======== EXTRACT PROVIDED

The Chef: Elissa Narow
The Challenger: Jeffrey Sills (Sprout)
The Ingredient: Huitlacoche
Also known as corn smut, huitlacoche is a fungus that infects corn, causing large gray galls to grow on the cob instead of kernels. It’s considered a delicacy in Mexico, where the Aztec name is thought to translate to “sleeping excrement” or “raven excrement.” It’s less prized in the U.S., however, despite the James Beard Foundation’s attempt to dub it “Mexican truffle” back in 1989. But while that name hasn’t exactly stuck, huitlacoche has become popular enough here that some farmers intentionally infect their corn in order to grow the fungus.
Nonetheless, Elissa Narow had trouble tracking it down. While she knew of a couple farmers who grow it, they were out. She’d resigned herself to using a canned version when one of the Perennial Virant cooks tracked down a farmer up in Wisconsin who had fresh huitlacoche and was willing to sell her several ears.
“It’s very strange-looking,” Narow said. “It looks like a giant corn kernel, like the fungus actually grew into the skin of the corn and just kind of expanded the kernel.”
Video by Michael Gebert/Sky Full of Bacon
She didn’t think cooking with it would be that hard, especially since she’d just used mushrooms in a dessert for a mushroom-themed dinner at Vie. “I was like, oh, I just did that,” she says. “But it was definitely more challenging than I thought.” After trying huitlacoche both raw and cooked, Narow concluded that it tasted like dirt.
The first thing she tried making was a chevre fritter, something that’s on the menu at Perennial Virant—sans huitlacoche, of course. Narow cooked and pureed the fungus, then added it to the batter for the fritters. “It turned out looking like a meatball. It didn’t really taste like anything,” she said.
Huitlacoche-white chocolate cheesecake, Narow’s second idea, was the one she ended up going with. As she had for the fritters, Narow cut the huitlacoche off the cob, sauteed it with butter, then put it in a high-speed blender and passed it through a chinois for a smooth puree. She mixed that with cream cheese, melted white chocolate, sugar, and eggs to make the cheesecake batter.
“One of the things to get over is the color, because it cooks black, so my dessert’s gray. It kind of looks like concrete,” Narow said. She served the cheesecake with blackberry sauce and jam, saying that the tart, dark flavors of the berries went well with the mushroomy flavors of the huitlacoche—plus she liked the color. A corn muffin—crumbled, mixed with sugar and butter, and baked again to make it crunchy and chewy—and popcorn finished the dish. Narow also sprinkled a little fresh thyme on top, noting that she likes the flavor with mushrooms.

================

[EXERCISE TASKS]
1. Answer these from the article about Elissa Narow and huitlacoche:
(a) In what year did the James Beard Foundation try to call huitlacoche "Mexican truffle"?
(b) In which state was the farmer who sold Narow fresh huitlacoche?
(c) What was the first dish Narow tried making with the fungus?
2. Please copy the stretch of the article about Elissa Narow and huitlacoche from "The Ingredient: Huitlacoche" through "grow the fungus.", word for word.
3. Write the next part of the article about Elissa Narow and huitlacoche, starting after its last sentence.

======== RECORDED DATA

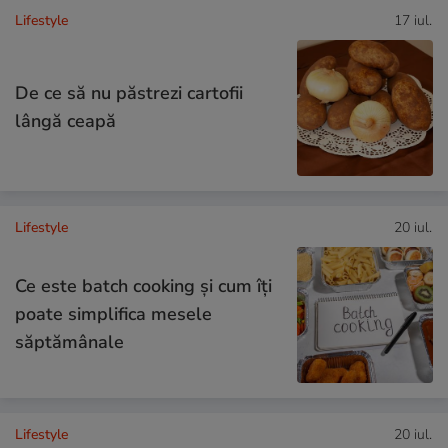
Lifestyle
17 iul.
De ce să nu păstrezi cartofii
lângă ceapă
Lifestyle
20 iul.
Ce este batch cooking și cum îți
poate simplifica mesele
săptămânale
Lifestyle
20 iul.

================
======== RECORDED DATA

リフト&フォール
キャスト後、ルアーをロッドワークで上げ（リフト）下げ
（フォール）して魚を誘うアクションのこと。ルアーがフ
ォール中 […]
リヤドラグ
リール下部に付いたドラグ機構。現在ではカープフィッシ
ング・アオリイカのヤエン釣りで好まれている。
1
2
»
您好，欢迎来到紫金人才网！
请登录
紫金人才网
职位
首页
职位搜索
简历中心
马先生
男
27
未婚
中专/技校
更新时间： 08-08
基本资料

================
======== RECORDED DATA

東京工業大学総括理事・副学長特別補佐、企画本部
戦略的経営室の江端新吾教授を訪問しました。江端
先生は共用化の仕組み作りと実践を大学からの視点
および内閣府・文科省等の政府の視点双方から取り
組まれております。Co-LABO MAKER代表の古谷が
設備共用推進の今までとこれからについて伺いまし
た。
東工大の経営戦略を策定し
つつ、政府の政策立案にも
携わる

================

[RESPONSES TO THE EXERCISE]
1.
(a) 1989
(b) Wisconsin
(c) A chevre fritter

2.
The Ingredient: Huitlacoche
Also known as corn smut, huitlacoche is a fungus that infects corn, causing large gray galls to grow on the cob instead of kernels. It’s considered a delicacy in Mexico, where the Aztec name is thought to translate to “sleeping excrement” or “raven excrement.” It’s less prized in the U.S., however, despite the James Beard Foundation’s attempt to dub it “Mexican truffle” back in 1989. But while that name hasn’t exactly stuck, huitlacoche has become popular enough here that some farmers intentionally infect their corn in order to grow the fungus.

3.
While Narow said the dessert tasted good, she’s definitely not going to put it on the menu. She probably wouldn’t even order it herself. Another chef at the restaurant tasted it and commented, “I like that a lot. If only it weren’t gray.”
That’s the problem, Narow concluded: “It’s the gray. It’s really off-putting.”
Ray Stanis of Nellcote, working with mochiko, a finely milled flour from sweet rice that’s used to make rice noodles and mochi.
Huitlacoche-white chocolate cheesecake
5 oz cream cheese
5 oz white chocolate, melted
½ c sugar
2 oz huitlacoche puree
Corn muffin crumble
1½ c fresh huitlacoche
2 oz butter
Cut the huitlacoche away from the cob and coarsely chop. Saute with butter until soft (it will turn black). Place in blender, puree, then strain through a chinois.
Corn muffin crumble
One corn muffin (homemade or store bought)
2 T granulated sugar
1 T melted butter
Crumble one cup of the muffin into a bowl, mix with butter and sugar, then spread onto a baking sheet and bake five to eight minutes, or until crunchy and chewy.
Melt white chocolate over a water bath or in the microwave, being careful not to burn. Set aside and keep warm. Place cream cheese, salt, and sugar in the bowl of a stand mixer and cream with the paddle attachment until smooth. Add eggs until incorporated, then the white chocolate. Mix in the puree just until blended. Pour into molds. Bake in a water bath in a 300-degree oven for about 40 minutes, until set but slightly jiggly. Let chill for three hours or overnight before unmolding. Serve with blackberry jam, corn muffin crumble, popcorn, and thyme.